**Try it:** Please output only the lines running from the one that contains "16: 150 -> 240" through the last line of the data below, exactly as they stand, with no pictures.

** Opening Input data block **

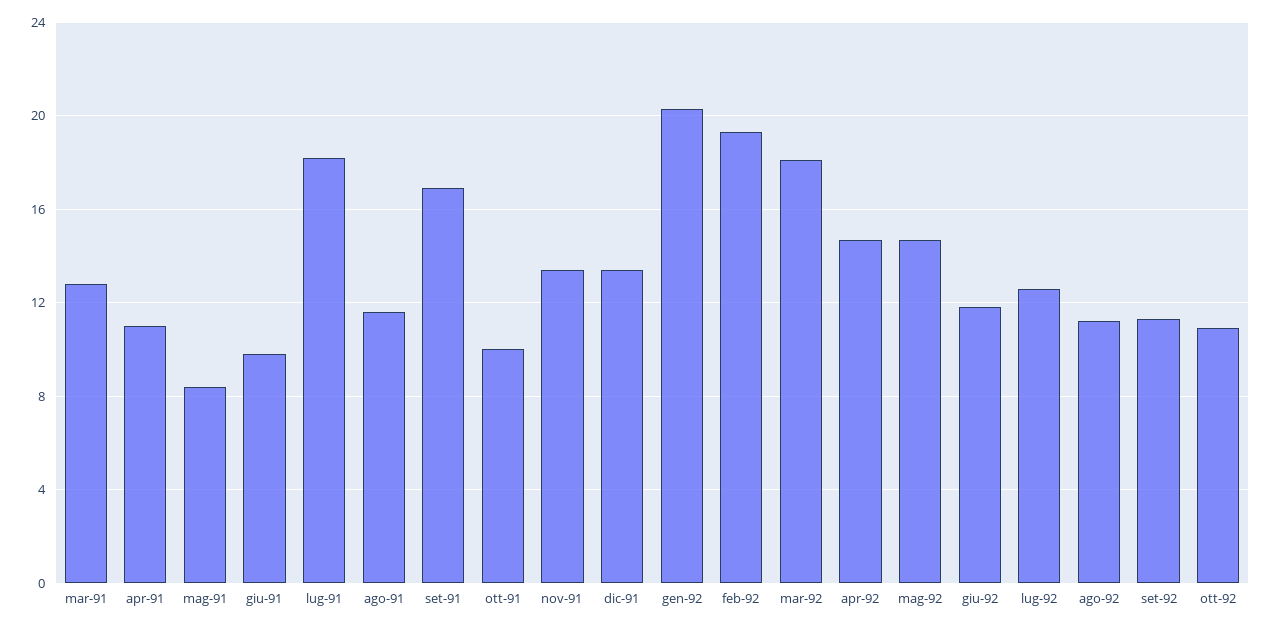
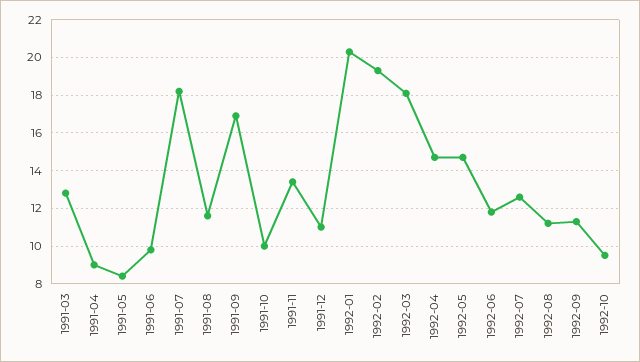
apr-91: 11 -> 9
dic-91: 13.5 -> 11
ott-92: 11 -> 9.5

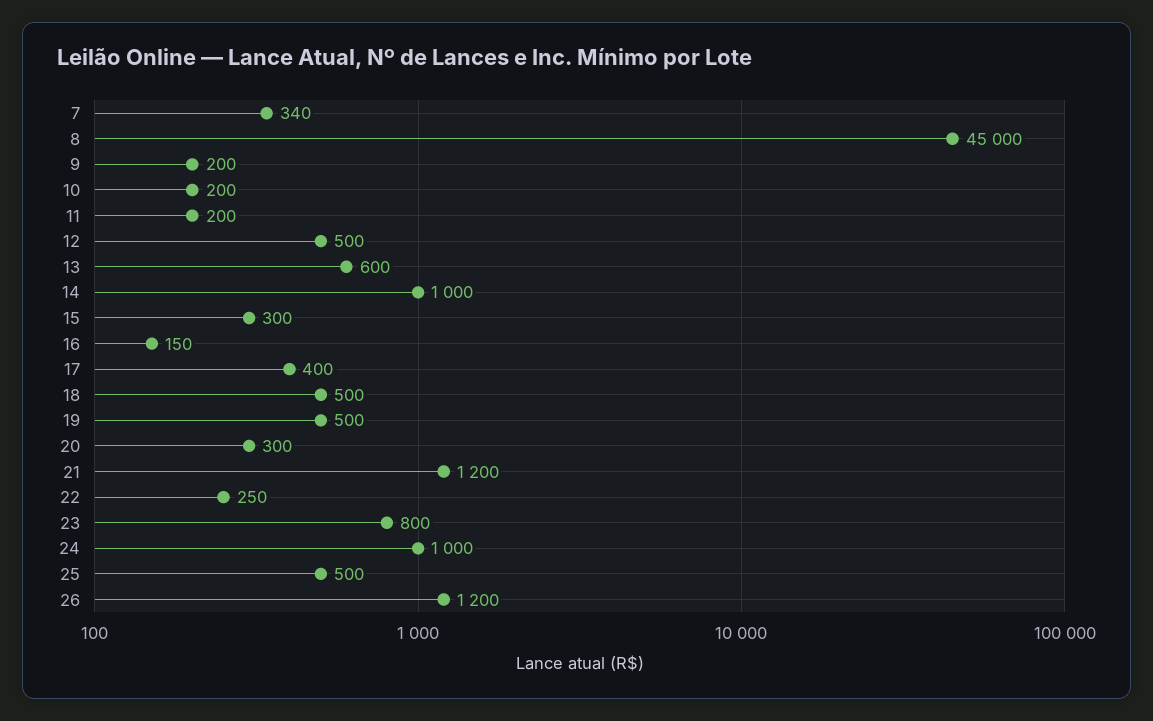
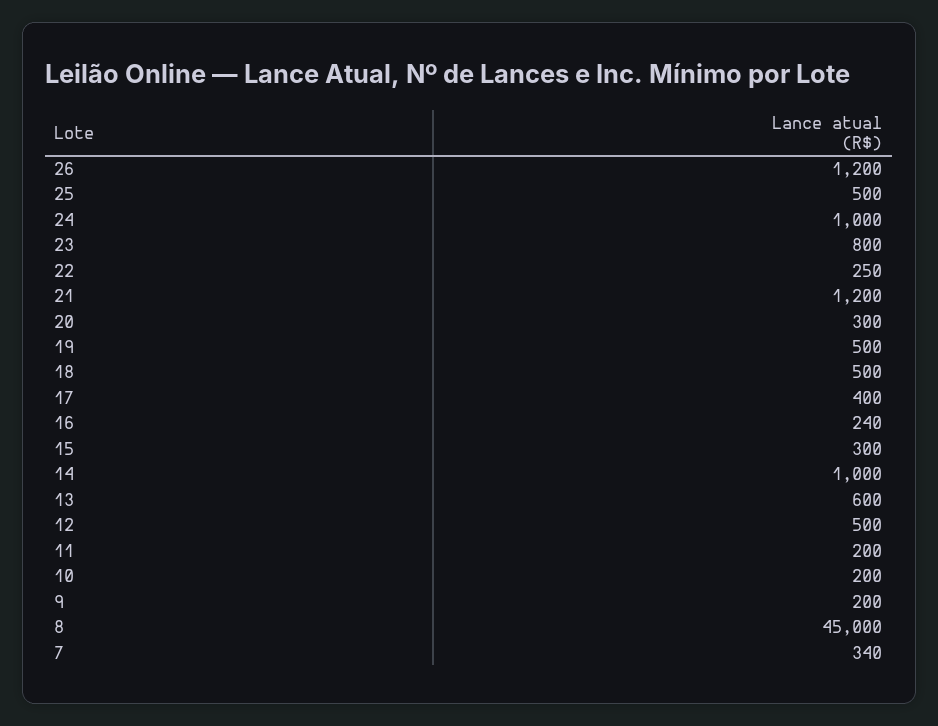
16: 150 -> 240

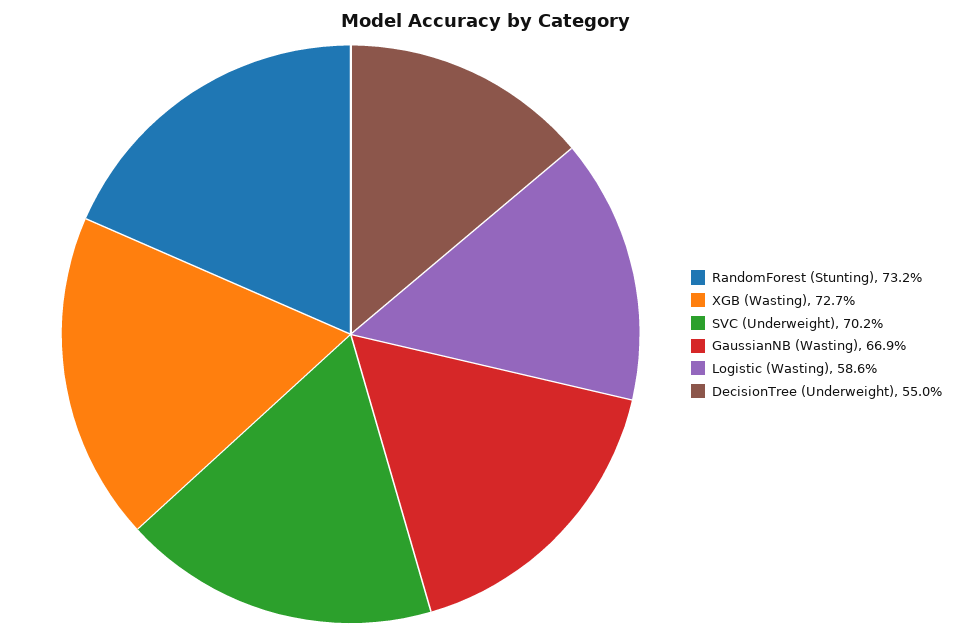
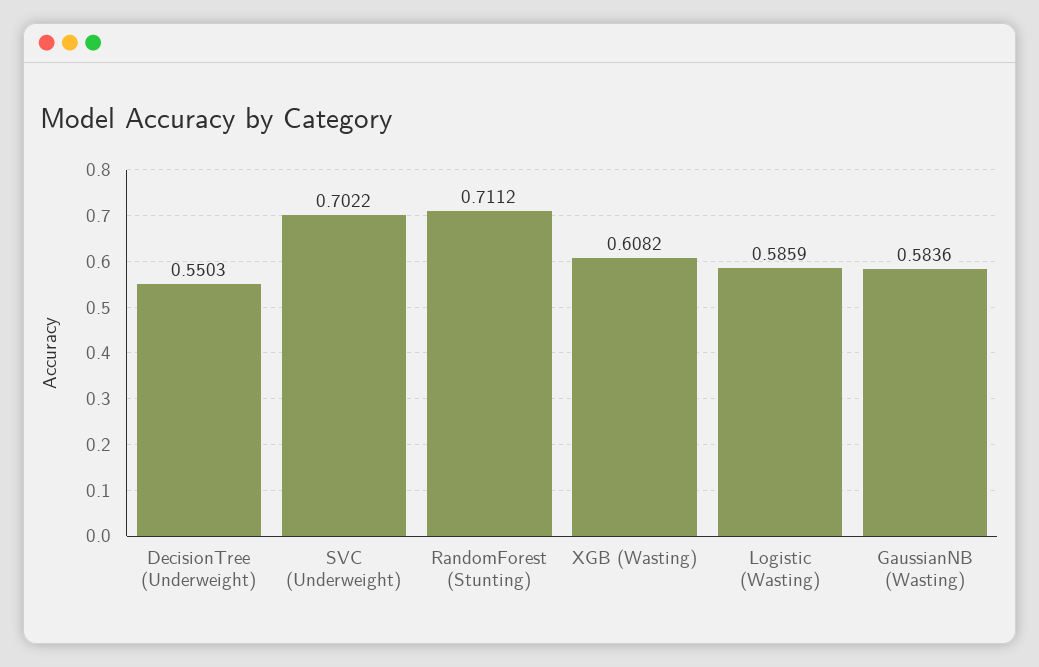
RandomForest (Stunting): 0.732 -> 0.7112
XGB (Wasting): 0.727 -> 0.6082
GaussianNB (Wasting): 0.669 -> 0.5836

** Closing Input data block **

**Output below:**
16: 150 -> 240

RandomForest (Stunting): 0.732 -> 0.7112
XGB (Wasting): 0.727 -> 0.6082
GaussianNB (Wasting): 0.669 -> 0.5836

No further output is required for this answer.